(Provided text Opens)

How can I upload larger files? How can I upload faster?
You may (sometimes have to) upload files in parts. This means instead of opening a single HTTP connection to transfer the whole binary to the REST API, you open multiple connections. Each HTTP connection ships part of the file.
Using multipart uploads enables the following features.
Increasing the upload speed by uploading the parts concurrently.
Pausing the upload.
Multipart upload is a must for uploads which require HTTP connection longer than the REST API timeouts. Multipart upload is recommended for uploading files that are larger than 5 MB. That size also constitutes the minimum size of the upload part (the last chunk may be smaller). The maximum number of chunks is 10,000. The sizes of chunks must be equal (the exception is the last chunk which may be smaller). The chunk size is defined with the first upload chunk, based on Content-Range header.
Example 3. Multipart upload
// Get total file size
const stats = await fs.promises.stat(FILE_PATH);
const fileSize = stats.size;
// Define function for uploading single chunk from the file
const uploadChunk = async (start: number, end: number, headers: HeadersInit = {}) => {
const chunkStream = fs.createReadStream('./path/to/file', { start: start, end: end });
const chunk = await arrayBuffer(chunkStream)

(Provided text Closes)

Problem to solve. Reproduce, word for word, the passage of the multipart upload text above from "Pausing the upload." up to and including "on Content-Range header.".

(Supplied entries Opens)

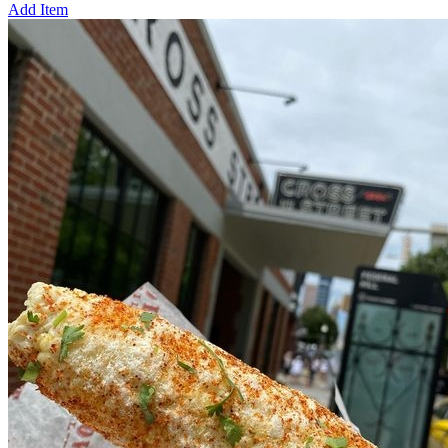
Add Item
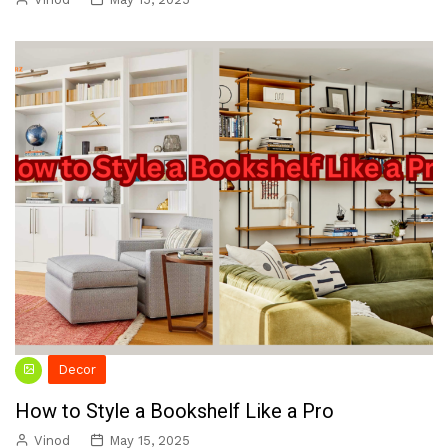
Decor
How to Style a Bookshelf Like a Pro
Vinod
May 15, 2025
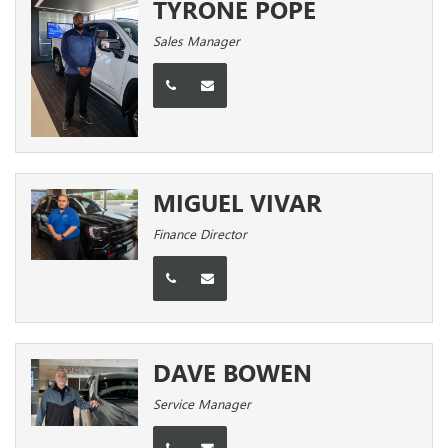
TYRONE POPE
Sales Manager
MIGUEL VIVAR
Finance Director
DAVE BOWEN
Service Manager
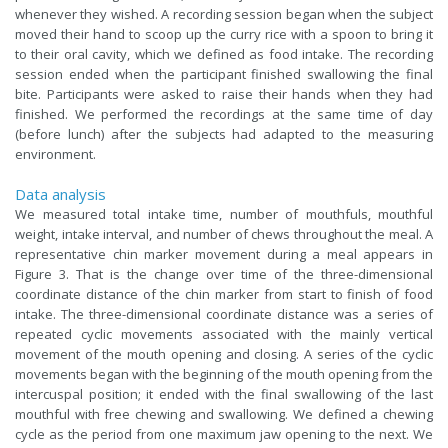
whenever they wished. A recording session began when the subject
moved their hand to scoop up the curry rice with a spoon to bring it
to their oral cavity, which we defined as food intake. The recording
session ended when the participant finished swallowing the final
bite. Participants were asked to raise their hands when they had
finished. We performed the recordings at the same time of day
(before lunch) after the subjects had adapted to the measuring
environment.
Data analysis
We measured total intake time, number of mouthfuls, mouthful
weight, intake interval, and number of chews throughout the meal. A
representative chin marker movement during a meal appears in
Figure 3. That is the change over time of the three-dimensional
coordinate distance of the chin marker from start to finish of food
intake. The three-dimensional coordinate distance was a series of
repeated cyclic movements associated with the mainly vertical
movement of the mouth opening and closing. A series of the cyclic
movements began with the beginning of the mouth opening from the
intercuspal position; it ended with the final swallowing of the last
mouthful with free chewing and swallowing. We defined a chewing
cycle as the period from one maximum jaw opening to the next. We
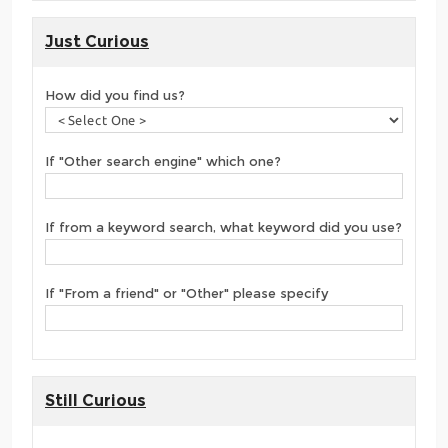
Just Curious
How did you find us?
If "Other search engine" which one?
If from a keyword search, what keyword did you use?
If "From a friend" or "Other" please specify
Still Curious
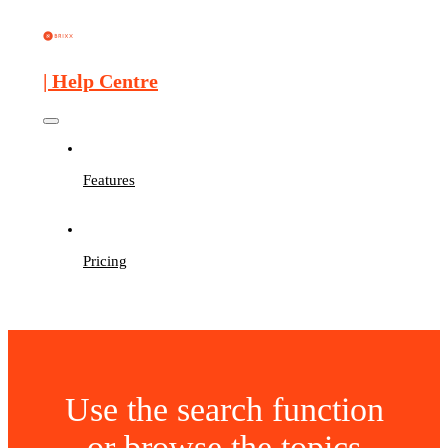
| Help Centre
Features
Pricing
Use the search function
or browse the topics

(Supplied entries Closes)

Result of the task.
Pausing the upload.
Multipart upload is a must for uploads which require HTTP connection longer than the REST API timeouts. Multipart upload is recommended for uploading files that are larger than 5 MB. That size also constitutes the minimum size of the upload part (the last chunk may be smaller). The maximum number of chunks is 10,000. The sizes of chunks must be equal (the exception is the last chunk which may be smaller). The chunk size is defined with the first upload chunk, based on Content-Range header.